■ Bitte bearbeiten
(a) Schreib aus dem Konzertbericht Wort für Wort alles heraus, von „21.10.2005 Artikelansicht“ bis hinunter zu „einer Zugabe belohnt.“.
(b) Beantworte kurz diese Fragen zum Konzertbericht:
(i) Aus welcher Stadt kam das junge Kammerorchester?
(ii) Wo saß das Publikum während des Konzerts?
(iii) Von welchem Komponisten stammte das Cellokonzert in C-Dur, mit dem das Programm begann?
(c) Schreib den Konzertbericht nach seinem letzten Satz weiter.

■ Zitierter Text
^^^^^^^^^^^^^^^^
21.10.2005 Artikelansicht
Ausschnitt Zeitungsausschnitt
Drucken Drucken

 

Cello singt, klagt und tanzt

Kammermusiker überzeugen mit ihrer Spielfreude

Steinhagen (WB). Das Kulturwerk startete am Mittwoch in die neue Saison mit einem sehr homogenen Konzertprogramm, das geprägt wurde vom Melodienreichtum der Stücke, der Spielfreude des jungen Kammerorchesters aus Leipzig und dem strahlenden Gesang des Cellos.

Star des Abends war Peter Bruns. Virtuose auf dem Cello und einfühlsamer Dirigent. Das Publikum in der Aula des Schulzentrums war begeistert und wurde am Schluss mit einer Zugabe belohnt.
Das Cello als Soloinstrument kommt in der Musikliteratur nicht sehr häufig vor und ist eine Art Stiefkind neben Violine und Klavier. Dass gleich zwei Cellokonzerte und noch dazu von demselben Komponisten angeboten wurden, hat sicher das Herz derjenigen höher schlagen lassen, die den warmen Klang dieses Instrumentes lieben.
Das Programm begann mit dem Cellokonzert in C-Dur von Joseph Haydn und zwar mit einem furiosen Auftakt des Streicher-Ensembles, in den je zwei Hörner und Oboen bunte Tupfen streuten. Auch ein Cembalo mischte mit bei den verschiedensten Zwiegesprächen der Instrumente, die teils lyrisch und innig, aber auch flehend bis eindringlich geführt wurden und gelegentlich in Streitgespräche eskalierten.
^^^^^^^^^^^^^^^^
Gespeicherte Einträge:
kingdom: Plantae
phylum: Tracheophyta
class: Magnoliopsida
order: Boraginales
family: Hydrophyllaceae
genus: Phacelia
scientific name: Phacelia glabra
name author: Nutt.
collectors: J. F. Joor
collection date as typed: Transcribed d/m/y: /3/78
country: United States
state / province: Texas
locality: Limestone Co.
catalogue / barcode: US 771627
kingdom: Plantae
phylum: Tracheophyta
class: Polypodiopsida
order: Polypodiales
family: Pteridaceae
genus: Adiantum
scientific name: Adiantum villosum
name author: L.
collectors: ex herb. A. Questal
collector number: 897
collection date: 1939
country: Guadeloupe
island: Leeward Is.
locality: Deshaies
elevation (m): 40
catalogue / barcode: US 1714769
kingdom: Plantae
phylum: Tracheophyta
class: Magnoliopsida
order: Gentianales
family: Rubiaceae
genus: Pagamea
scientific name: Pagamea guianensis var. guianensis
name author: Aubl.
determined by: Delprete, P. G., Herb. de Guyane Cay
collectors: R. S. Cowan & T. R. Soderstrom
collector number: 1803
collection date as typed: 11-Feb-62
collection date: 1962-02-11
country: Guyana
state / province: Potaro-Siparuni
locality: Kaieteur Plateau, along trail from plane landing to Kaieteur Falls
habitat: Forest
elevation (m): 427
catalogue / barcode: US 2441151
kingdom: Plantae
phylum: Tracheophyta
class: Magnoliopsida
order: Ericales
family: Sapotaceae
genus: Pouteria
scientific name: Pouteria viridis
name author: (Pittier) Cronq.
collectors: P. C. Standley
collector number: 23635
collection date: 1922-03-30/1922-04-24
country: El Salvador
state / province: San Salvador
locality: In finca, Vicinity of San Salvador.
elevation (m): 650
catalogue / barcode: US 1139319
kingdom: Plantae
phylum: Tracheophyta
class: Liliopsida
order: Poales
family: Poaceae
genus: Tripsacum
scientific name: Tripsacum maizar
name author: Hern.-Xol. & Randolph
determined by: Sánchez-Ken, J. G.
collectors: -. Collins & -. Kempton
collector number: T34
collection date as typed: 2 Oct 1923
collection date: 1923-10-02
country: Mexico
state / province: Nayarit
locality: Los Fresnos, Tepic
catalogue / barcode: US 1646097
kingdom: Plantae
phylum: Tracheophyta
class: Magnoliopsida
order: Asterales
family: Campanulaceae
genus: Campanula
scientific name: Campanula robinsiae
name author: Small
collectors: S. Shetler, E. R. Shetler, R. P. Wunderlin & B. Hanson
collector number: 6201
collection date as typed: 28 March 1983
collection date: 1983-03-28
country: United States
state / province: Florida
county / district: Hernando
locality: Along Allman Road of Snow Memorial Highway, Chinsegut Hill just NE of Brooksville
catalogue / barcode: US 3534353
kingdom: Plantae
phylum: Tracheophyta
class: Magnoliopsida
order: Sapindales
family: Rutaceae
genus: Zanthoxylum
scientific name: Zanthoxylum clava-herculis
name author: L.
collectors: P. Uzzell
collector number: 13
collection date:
^^^^^^^^^^^^^^^^
■ Lösungen
(a)
21.10.2005 Artikelansicht
Ausschnitt Zeitungsausschnitt
Drucken Drucken

 

Cello singt, klagt und tanzt

Kammermusiker überzeugen mit ihrer Spielfreude

Steinhagen (WB). Das Kulturwerk startete am Mittwoch in die neue Saison mit einem sehr homogenen Konzertprogramm, das geprägt wurde vom Melodienreichtum der Stücke, der Spielfreude des jungen Kammerorchesters aus Leipzig und dem strahlenden Gesang des Cellos.

Star des Abends war Peter Bruns. Virtuose auf dem Cello und einfühlsamer Dirigent. Das Publikum in der Aula des Schulzentrums war begeistert und wurde am Schluss mit einer Zugabe belohnt.

(b)
(i) Aus Leipzig.
(ii) In der Aula des Schulzentrums.
(iii) Von Joseph Haydn.

(c)
Der Solist entfaltete die ganze Bandbreite seines Könnens von hauchzarten Tönen und Bogenstrichen bis zu harten Schlägen. Noch gefühlvoller wurde es dann im Adagio. Der Spannungsbogen reichte von leichten tänzerischen Melodien bis zu wehmütigen Klagen, verträumten Passagen und kraftvollem Aufbegehren. Als flotter Aufgalopp bot sich der dritte Satz dar. Die Melodien und Instrumentengruppen wetteiferten miteinander, überholten sich gegenseitig und liefen durcheinander. Der Solist musste alle Register seines Könnens ziehen, während die Orchesterstimmen um ihn herum wirbelten.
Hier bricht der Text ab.